WORK INSTRUCTIONS
[1] Transcribe the passage of the Boost.Regex and Unicode article starting at "And one thing" and ending at "to be sound.".
[2] Write the next part of the Boost.Regex and Unicode article, picking up after its final sentence.

Thursday, November 4, 2010

Getting Boost.Regex + Unicode to work with Microsoft VC++ 2010

[ This article pertains to Boost version 1.44. It may or may not remain useful in the future, when newer Boost versions appear, depending on how Boost.Regex’s developers would arrange the build process. ]

Although the subject above may seem to be overly specific, I think many people might want to use regular expressions with international text support in their programs being developed in Windows/Microsoft environment. I’m in no way a Boost.Regex expert or even seasoned Boost user. I just would like to share my “newbie” experience with programmers who are trying to achieve the same as I did. And for the current Boost’s version - 1.44 - it is not so easy.
And one thing should be mentioned before we start. I adhere to the principle of least resistance. For the process of software library linking that means the following: use vendor-supplied compiled binaries as much as you can and use your hands as sparingly as you can. Probably the moment when you need to build a library from sources (which can be quite troublesome) or do some manual tweaking will come. Maybe, but it’s a future, so leave all hassles for that future. For now we are going to get our libraries up and running, and to do it fast. At least on Windows platform, this approach seems to be sound.

OK, let’s start. As it’s noted here, to support Unicode you have two approaches: the simple one and the good one. For some cases the simple approach can suffice however actually it is not portable and has several disadvantages. To help you build a true Unicode-aware application, Boost.Regex - one of the best regular expression libraries - requires ICU – one of the best Unicode libraries. The following describes how to get Boost.Regex and ICU work together.

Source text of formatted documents
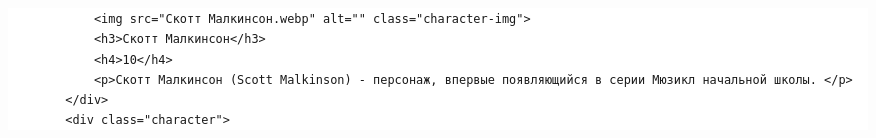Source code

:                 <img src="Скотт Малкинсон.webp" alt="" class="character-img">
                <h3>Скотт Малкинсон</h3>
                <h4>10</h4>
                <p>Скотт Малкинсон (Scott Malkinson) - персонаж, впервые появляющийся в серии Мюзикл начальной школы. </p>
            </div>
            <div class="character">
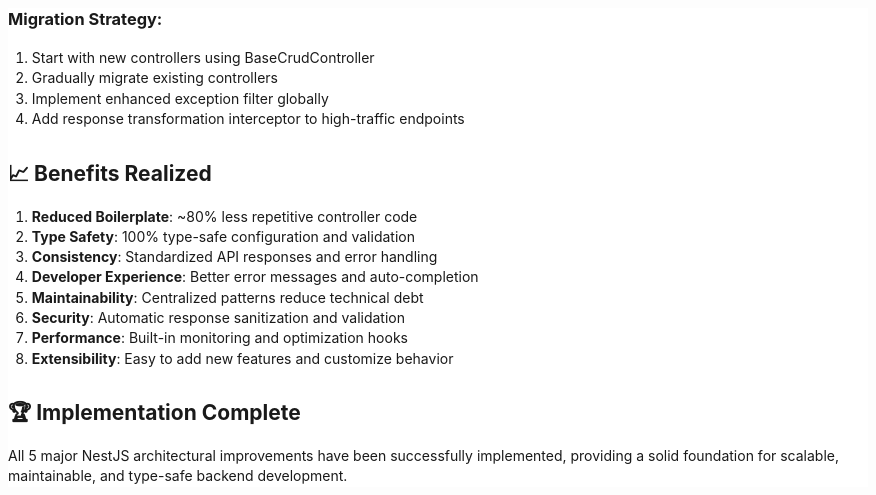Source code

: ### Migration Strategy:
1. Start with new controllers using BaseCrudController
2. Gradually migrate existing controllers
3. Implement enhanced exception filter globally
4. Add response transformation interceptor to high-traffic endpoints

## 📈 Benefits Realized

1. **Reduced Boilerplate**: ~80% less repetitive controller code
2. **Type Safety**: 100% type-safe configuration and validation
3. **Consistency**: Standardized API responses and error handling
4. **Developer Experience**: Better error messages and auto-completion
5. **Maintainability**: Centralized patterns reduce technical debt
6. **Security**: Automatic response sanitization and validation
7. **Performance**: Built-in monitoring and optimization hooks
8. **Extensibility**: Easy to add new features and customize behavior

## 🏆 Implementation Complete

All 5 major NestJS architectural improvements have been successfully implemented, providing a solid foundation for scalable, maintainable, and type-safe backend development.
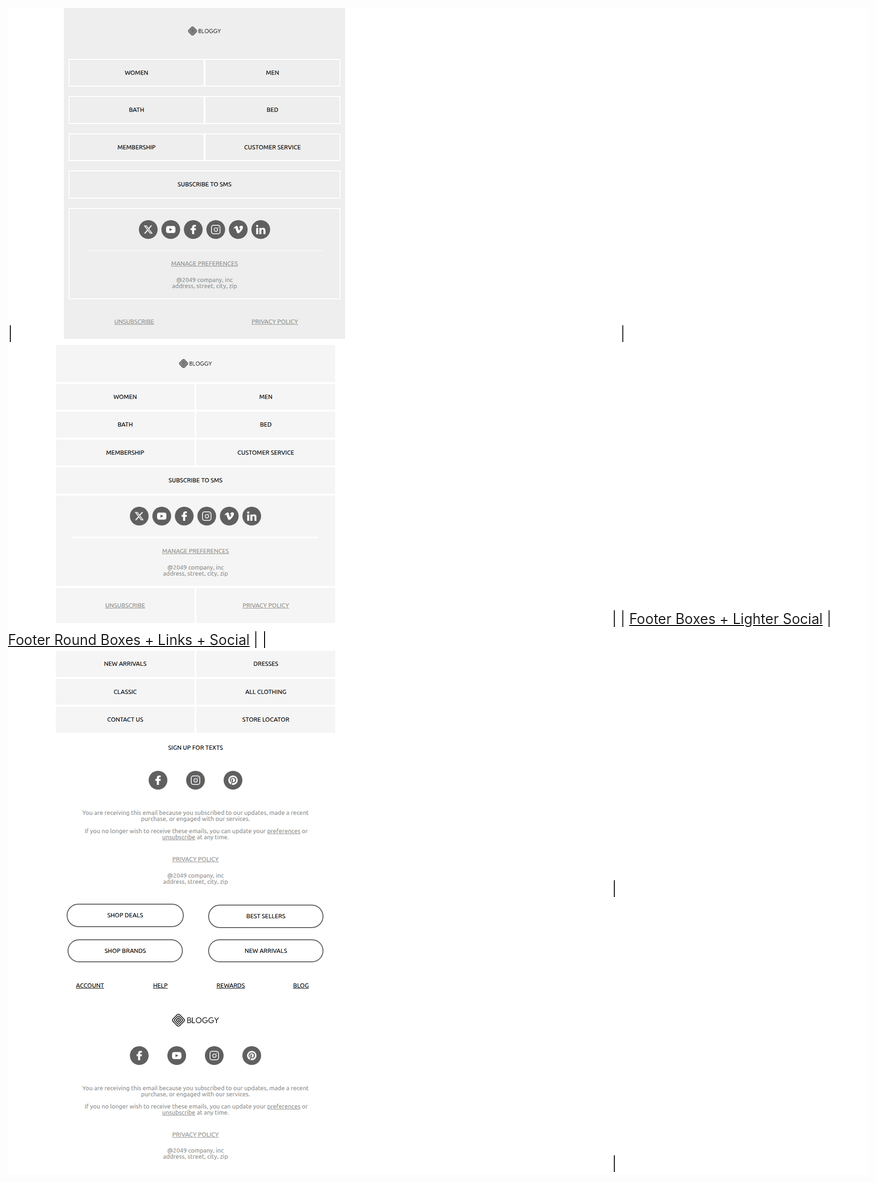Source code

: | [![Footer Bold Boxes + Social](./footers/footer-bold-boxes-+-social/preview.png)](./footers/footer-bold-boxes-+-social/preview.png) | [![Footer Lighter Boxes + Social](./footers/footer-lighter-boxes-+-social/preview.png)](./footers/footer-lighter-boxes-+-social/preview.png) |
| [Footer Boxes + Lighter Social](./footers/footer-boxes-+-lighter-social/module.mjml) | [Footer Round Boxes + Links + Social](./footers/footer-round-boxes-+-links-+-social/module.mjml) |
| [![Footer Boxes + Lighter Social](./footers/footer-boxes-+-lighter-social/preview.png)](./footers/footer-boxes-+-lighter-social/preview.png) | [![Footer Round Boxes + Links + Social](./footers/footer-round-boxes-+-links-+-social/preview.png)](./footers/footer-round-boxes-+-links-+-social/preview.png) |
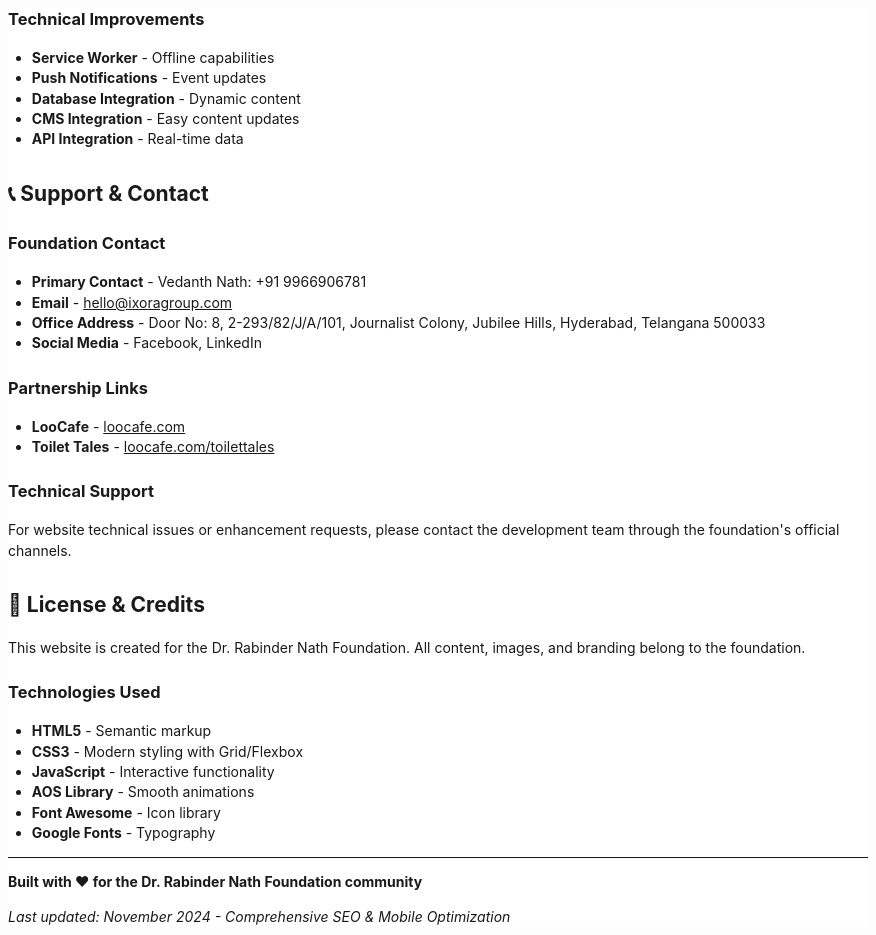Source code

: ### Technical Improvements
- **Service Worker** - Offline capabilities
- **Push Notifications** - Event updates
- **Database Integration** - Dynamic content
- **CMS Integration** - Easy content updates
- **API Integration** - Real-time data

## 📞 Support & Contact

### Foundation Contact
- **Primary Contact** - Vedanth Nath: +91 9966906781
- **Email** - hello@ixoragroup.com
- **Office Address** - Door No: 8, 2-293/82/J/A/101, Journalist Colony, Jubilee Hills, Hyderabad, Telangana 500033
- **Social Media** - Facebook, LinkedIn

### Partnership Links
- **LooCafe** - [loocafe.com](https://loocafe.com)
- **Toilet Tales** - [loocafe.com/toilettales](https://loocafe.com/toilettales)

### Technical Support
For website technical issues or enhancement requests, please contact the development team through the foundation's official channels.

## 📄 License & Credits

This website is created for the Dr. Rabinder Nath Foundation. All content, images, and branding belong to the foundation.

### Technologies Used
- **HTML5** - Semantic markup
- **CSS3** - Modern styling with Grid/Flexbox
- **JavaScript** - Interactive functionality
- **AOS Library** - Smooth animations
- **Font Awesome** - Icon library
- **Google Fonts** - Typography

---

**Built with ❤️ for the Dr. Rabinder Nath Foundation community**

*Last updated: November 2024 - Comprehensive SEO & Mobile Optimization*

ANSWERS GIVEN
[1]
And one thing should be mentioned before we start. I adhere to the principle of least resistance. For the process of software library linking that means the following: use vendor-supplied compiled binaries as much as you can and use your hands as sparingly as you can. Probably the moment when you need to build a library from sources (which can be quite troublesome) or do some manual tweaking will come. Maybe, but it’s a future, so leave all hassles for that future. For now we are going to get our libraries up and running, and to do it fast. At least on Windows platform, this approach seems to be sound.

[2]
First we need to obtain the latest release of ICU from here. In the download page choose ICU4C as we need to interface the ICU library with C/C++ programs. Download the Windows binaries .zip file and unpack it to some folder on your hard drive, say C:\Distr\icu.

What we need to do in order to build Boost.Regex with ICU is described in detail here. However building from scratch is still not a preferred option, and when I was looking for an alternative I came across the BoostPro Installer which can provide us with binaries for every possible Boost library, every compiler, threading model, etc. But… BoostPro does not cover per-library specifics such as ICU-enabled Regex.

Therefore we have no other choice but to compile Boost.Regex by hand. However BoostPro Installer still can be of use for us because it can serve as a convenient download tool that will provide us with Boost sources and (what is more important) some compiled Boost tools (you will be able to see below why we need them). For now run BoostPro and proceed until the wizard page appears where compilers and variants can be selected. There you should select no checkboxes at all. On the next page leave only four checkboxes checked at the top of the list. Then advance to the end of the wizard and wait for files to be downloaded and installed.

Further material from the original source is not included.